[Begin Extracted records]

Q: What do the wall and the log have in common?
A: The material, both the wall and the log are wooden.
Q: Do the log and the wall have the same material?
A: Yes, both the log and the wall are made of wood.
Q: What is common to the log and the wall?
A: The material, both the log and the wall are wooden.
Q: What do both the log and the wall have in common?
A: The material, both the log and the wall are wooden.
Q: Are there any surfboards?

[End Extracted records]
[Begin Extracted records]

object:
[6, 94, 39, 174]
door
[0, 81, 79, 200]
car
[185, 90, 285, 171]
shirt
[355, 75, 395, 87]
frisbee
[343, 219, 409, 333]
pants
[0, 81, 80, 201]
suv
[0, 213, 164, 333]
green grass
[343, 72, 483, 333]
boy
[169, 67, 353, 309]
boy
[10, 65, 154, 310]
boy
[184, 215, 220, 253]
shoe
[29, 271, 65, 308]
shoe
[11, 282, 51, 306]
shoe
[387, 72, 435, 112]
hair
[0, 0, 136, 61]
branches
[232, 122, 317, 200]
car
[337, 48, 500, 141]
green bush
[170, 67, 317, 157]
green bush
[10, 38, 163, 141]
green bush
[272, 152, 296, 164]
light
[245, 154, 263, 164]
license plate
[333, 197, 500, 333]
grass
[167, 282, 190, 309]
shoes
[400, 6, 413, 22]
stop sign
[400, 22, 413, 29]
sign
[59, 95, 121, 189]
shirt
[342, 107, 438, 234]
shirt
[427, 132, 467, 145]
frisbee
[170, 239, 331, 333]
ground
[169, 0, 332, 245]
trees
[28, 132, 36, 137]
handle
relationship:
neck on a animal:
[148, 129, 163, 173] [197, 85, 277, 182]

[End Extracted records]

### Goal
How many lines of the material above contain the string "What"? Case counts. Reply with the number only.

### Response
3